Today, Britain’s most popular newspaper The Sun, endorsed Labour leadership hopeful Liz Kendall as their preferred choice for victor. As we all know, the paper pursued a vicious editorial line against Labour for the past five years, particularly against Ed Miliband. So, if they really do think Liz is Labour’s ‘only chance’, why do they want her to triumph and give the party their ‘only chance’ to beat the Sun’s beloved Tory party?
The first and most obvious answer to give is that they know how much Labour activists hate their paper and Murdoch, and are aware that this endorsement won’t help her campaign much at all, and cement her as the ‘Blairite’ candidate. If they genuinely believe she is a big threat and want to neuter her, this makes good sense.
However, I think there are two greater reasons. Kendall is far and away the preference of most established hacks. Her language and policy positions play well with a commentariat who largely line up on the centre-right and only vary between liberal and conservative, and it makes sense for them to talk her up so much.
One of the reasons for this is that the Right tend to be less tribal and ideologically ‘pure’ than the Left. It is no surprise that Thatcher listed her greatest achievement as New Labour and said that Britain had ‘nothing to fear from a Blairite ministry’. Most Conservatives would rather their interests are protected than their party win. In contrast, Labour Left die-hards would rather their party lost and their interests eroded further rather than cede any ground to the Right. Now I’m not going to say Liz Kendall is a Tory – that’s far too simplistic – but it’s true that out of all four candidates she is the one who would make the least structural changes tackling power and elite interests.

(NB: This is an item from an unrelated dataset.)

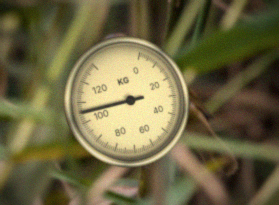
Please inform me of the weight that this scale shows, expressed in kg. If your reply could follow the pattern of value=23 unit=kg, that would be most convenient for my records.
value=105 unit=kg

The Tories would always rather Labour had a right-wing leader rather than risk the possibility of a left-winger getting into power.

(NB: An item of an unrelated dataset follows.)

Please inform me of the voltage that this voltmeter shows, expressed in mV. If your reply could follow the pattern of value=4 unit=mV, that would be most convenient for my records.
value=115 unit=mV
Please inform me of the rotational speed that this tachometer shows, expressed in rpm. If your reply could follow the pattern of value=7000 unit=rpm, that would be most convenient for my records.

In this instance, however, I think the main reason is more simple. I think it is safe to say that it is very unlikely Liz will win the nomination. She has alienated many Labour members with her rhetoric on free schools, private healthcare in the NHS, tax and defence spending. Furthermore, she declared that Labour are ‘too reliant on union money’, isolating a core constituency. In short, she is fighting the 2020 General Election rather than the 2015 leadership election, and she does not have the charisma of early Blair to win over a sceptical base.

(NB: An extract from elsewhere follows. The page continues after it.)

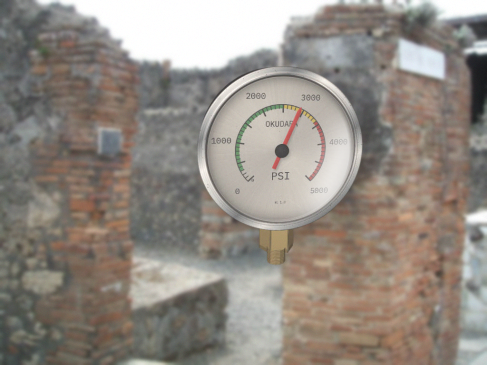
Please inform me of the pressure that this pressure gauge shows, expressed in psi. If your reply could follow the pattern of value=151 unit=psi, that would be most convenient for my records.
value=2900 unit=psi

For the right-wing media, this is perfect. They can talk her up for three months as ‘the candidate the Tories fear’, ‘Labour’s only hope’ while knowing she almost certainly won’t win. Then, when she does fail they can all holler how Labour have blown their only chance, how they haven’t learnt from when they picked the wrong brother, how they are rooted in the past and not worthy of consideration. It’s a simple enough game-plan, but have no doubt that it will work.